How to complete this task —
Nothing is to be left out: repeat every entry exactly as given.

Raw data —
== == ==

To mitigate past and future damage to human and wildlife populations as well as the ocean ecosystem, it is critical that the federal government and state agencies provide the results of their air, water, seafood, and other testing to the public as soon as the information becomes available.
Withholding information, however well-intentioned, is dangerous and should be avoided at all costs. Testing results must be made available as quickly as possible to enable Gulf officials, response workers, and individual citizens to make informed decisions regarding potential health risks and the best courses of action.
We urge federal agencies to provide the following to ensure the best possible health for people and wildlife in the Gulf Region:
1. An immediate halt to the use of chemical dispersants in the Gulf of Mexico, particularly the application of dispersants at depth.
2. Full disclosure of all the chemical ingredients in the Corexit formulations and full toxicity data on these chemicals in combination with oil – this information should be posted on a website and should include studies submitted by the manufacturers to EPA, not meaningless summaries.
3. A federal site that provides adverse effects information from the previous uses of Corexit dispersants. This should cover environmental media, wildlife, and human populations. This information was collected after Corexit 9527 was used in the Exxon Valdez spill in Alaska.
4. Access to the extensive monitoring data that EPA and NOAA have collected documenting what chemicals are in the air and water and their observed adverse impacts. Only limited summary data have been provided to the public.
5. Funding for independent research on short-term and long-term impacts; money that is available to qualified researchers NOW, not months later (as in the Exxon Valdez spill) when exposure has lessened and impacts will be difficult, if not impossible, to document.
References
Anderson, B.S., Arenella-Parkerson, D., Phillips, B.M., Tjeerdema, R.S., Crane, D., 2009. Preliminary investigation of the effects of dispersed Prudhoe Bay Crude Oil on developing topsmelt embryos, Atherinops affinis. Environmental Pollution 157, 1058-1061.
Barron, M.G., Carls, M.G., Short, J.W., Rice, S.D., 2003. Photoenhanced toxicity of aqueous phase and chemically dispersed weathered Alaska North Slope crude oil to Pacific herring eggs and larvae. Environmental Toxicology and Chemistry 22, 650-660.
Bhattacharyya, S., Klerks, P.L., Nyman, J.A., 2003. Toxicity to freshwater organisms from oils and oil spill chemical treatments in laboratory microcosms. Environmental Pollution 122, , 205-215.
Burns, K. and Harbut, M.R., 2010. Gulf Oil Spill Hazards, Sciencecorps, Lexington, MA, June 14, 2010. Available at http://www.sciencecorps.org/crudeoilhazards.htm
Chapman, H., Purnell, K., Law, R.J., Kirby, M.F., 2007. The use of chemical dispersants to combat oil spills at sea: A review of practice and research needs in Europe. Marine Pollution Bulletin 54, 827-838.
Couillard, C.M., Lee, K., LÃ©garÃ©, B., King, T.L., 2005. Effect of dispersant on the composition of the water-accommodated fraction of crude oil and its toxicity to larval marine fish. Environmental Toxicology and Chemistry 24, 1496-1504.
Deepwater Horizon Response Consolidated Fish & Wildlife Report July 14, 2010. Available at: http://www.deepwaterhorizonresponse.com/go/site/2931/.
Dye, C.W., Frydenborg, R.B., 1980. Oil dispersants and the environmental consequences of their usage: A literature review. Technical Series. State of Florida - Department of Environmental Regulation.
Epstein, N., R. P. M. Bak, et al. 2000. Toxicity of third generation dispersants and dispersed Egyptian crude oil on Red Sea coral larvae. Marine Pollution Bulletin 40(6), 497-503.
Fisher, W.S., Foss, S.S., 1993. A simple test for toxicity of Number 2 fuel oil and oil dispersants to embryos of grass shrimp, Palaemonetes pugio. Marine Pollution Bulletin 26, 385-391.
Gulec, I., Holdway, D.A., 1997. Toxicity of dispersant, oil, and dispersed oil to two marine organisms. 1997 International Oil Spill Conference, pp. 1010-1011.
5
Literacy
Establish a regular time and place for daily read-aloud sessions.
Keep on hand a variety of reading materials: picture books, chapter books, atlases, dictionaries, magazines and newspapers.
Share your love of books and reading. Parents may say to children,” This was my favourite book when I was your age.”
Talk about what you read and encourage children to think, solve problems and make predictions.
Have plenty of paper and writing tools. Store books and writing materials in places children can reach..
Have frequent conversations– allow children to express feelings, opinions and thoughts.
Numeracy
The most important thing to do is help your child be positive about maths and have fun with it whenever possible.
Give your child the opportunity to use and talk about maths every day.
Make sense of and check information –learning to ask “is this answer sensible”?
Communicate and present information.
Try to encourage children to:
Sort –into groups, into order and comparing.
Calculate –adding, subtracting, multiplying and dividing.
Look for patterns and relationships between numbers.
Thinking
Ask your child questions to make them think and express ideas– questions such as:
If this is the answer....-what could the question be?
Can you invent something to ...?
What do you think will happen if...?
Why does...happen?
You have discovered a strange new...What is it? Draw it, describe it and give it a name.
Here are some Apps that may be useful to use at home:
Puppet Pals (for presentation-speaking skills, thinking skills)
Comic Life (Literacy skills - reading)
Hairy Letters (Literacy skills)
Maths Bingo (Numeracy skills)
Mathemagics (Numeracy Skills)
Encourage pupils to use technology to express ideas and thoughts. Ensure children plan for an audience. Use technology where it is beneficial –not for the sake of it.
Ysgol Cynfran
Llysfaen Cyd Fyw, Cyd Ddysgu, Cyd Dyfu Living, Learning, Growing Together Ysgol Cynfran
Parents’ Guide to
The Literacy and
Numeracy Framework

== == ==

Output below —
To mitigate past and future damage to human and wildlife populations as well as the ocean ecosystem, it is critical that the federal government and state agencies provide the results of their air, water, seafood, and other testing to the public as soon as the information becomes available.
Withholding information, however well-intentioned, is dangerous and should be avoided at all costs. Testing results must be made available as quickly as possible to enable Gulf officials, response workers, and individual citizens to make informed decisions regarding potential health risks and the best courses of action.
We urge federal agencies to provide the following to ensure the best possible health for people and wildlife in the Gulf Region:
1. An immediate halt to the use of chemical dispersants in the Gulf of Mexico, particularly the application of dispersants at depth.
2. Full disclosure of all the chemical ingredients in the Corexit formulations and full toxicity data on these chemicals in combination with oil – this information should be posted on a website and should include studies submitted by the manufacturers to EPA, not meaningless summaries.
3. A federal site that provides adverse effects information from the previous uses of Corexit dispersants. This should cover environmental media, wildlife, and human populations. This information was collected after Corexit 9527 was used in the Exxon Valdez spill in Alaska.
4. Access to the extensive monitoring data that EPA and NOAA have collected documenting what chemicals are in the air and water and their observed adverse impacts. Only limited summary data have been provided to the public.
5. Funding for independent research on short-term and long-term impacts; money that is available to qualified researchers NOW, not months later (as in the Exxon Valdez spill) when exposure has lessened and impacts will be difficult, if not impossible, to document.
References
Anderson, B.S., Arenella-Parkerson, D., Phillips, B.M., Tjeerdema, R.S., Crane, D., 2009. Preliminary investigation of the effects of dispersed Prudhoe Bay Crude Oil on developing topsmelt embryos, Atherinops affinis. Environmental Pollution 157, 1058-1061.
Barron, M.G., Carls, M.G., Short, J.W., Rice, S.D., 2003. Photoenhanced toxicity of aqueous phase and chemically dispersed weathered Alaska North Slope crude oil to Pacific herring eggs and larvae. Environmental Toxicology and Chemistry 22, 650-660.
Bhattacharyya, S., Klerks, P.L., Nyman, J.A., 2003. Toxicity to freshwater organisms from oils and oil spill chemical treatments in laboratory microcosms. Environmental Pollution 122, , 205-215.
Burns, K. and Harbut, M.R., 2010. Gulf Oil Spill Hazards, Sciencecorps, Lexington, MA, June 14, 2010. Available at http://www.sciencecorps.org/crudeoilhazards.htm
Chapman, H., Purnell, K., Law, R.J., Kirby, M.F., 2007. The use of chemical dispersants to combat oil spills at sea: A review of practice and research needs in Europe. Marine Pollution Bulletin 54, 827-838.
Couillard, C.M., Lee, K., LÃ©garÃ©, B., King, T.L., 2005. Effect of dispersant on the composition of the water-accommodated fraction of crude oil and its toxicity to larval marine fish. Environmental Toxicology and Chemistry 24, 1496-1504.
Deepwater Horizon Response Consolidated Fish & Wildlife Report July 14, 2010. Available at: http://www.deepwaterhorizonresponse.com/go/site/2931/.
Dye, C.W., Frydenborg, R.B., 1980. Oil dispersants and the environmental consequences of their usage: A literature review. Technical Series. State of Florida - Department of Environmental Regulation.
Epstein, N., R. P. M. Bak, et al. 2000. Toxicity of third generation dispersants and dispersed Egyptian crude oil on Red Sea coral larvae. Marine Pollution Bulletin 40(6), 497-503.
Fisher, W.S., Foss, S.S., 1993. A simple test for toxicity of Number 2 fuel oil and oil dispersants to embryos of grass shrimp, Palaemonetes pugio. Marine Pollution Bulletin 26, 385-391.
Gulec, I., Holdway, D.A., 1997. Toxicity of dispersant, oil, and dispersed oil to two marine organisms. 1997 International Oil Spill Conference, pp. 1010-1011.
5
Literacy
Establish a regular time and place for daily read-aloud sessions.
Keep on hand a variety of reading materials: picture books, chapter books, atlases, dictionaries, magazines and newspapers.
Share your love of books and reading. Parents may say to children,” This was my favourite book when I was your age.”
Talk about what you read and encourage children to think, solve problems and make predictions.
Have plenty of paper and writing tools. Store books and writing materials in places children can reach..
Have frequent conversations– allow children to express feelings, opinions and thoughts.
Numeracy
The most important thing to do is help your child be positive about maths and have fun with it whenever possible.
Give your child the opportunity to use and talk about maths every day.
Make sense of and check information –learning to ask “is this answer sensible”?
Communicate and present information.
Try to encourage children to:
Sort –into groups, into order and comparing.
Calculate –adding, subtracting, multiplying and dividing.
Look for patterns and relationships between numbers.
Thinking
Ask your child questions to make them think and express ideas– questions such as:
If this is the answer....-what could the question be?
Can you invent something to ...?
What do you think will happen if...?
Why does...happen?
You have discovered a strange new...What is it? Draw it, describe it and give it a name.
Here are some Apps that may be useful to use at home:
Puppet Pals (for presentation-speaking skills, thinking skills)
Comic Life (Literacy skills - reading)
Hairy Letters (Literacy skills)
Maths Bingo (Numeracy skills)
Mathemagics (Numeracy Skills)
Encourage pupils to use technology to express ideas and thoughts. Ensure children plan for an audience. Use technology where it is beneficial –not for the sake of it.
Ysgol Cynfran
Llysfaen Cyd Fyw, Cyd Ddysgu, Cyd Dyfu Living, Learning, Growing Together Ysgol Cynfran
Parents’ Guide to
The Literacy and
Numeracy Framework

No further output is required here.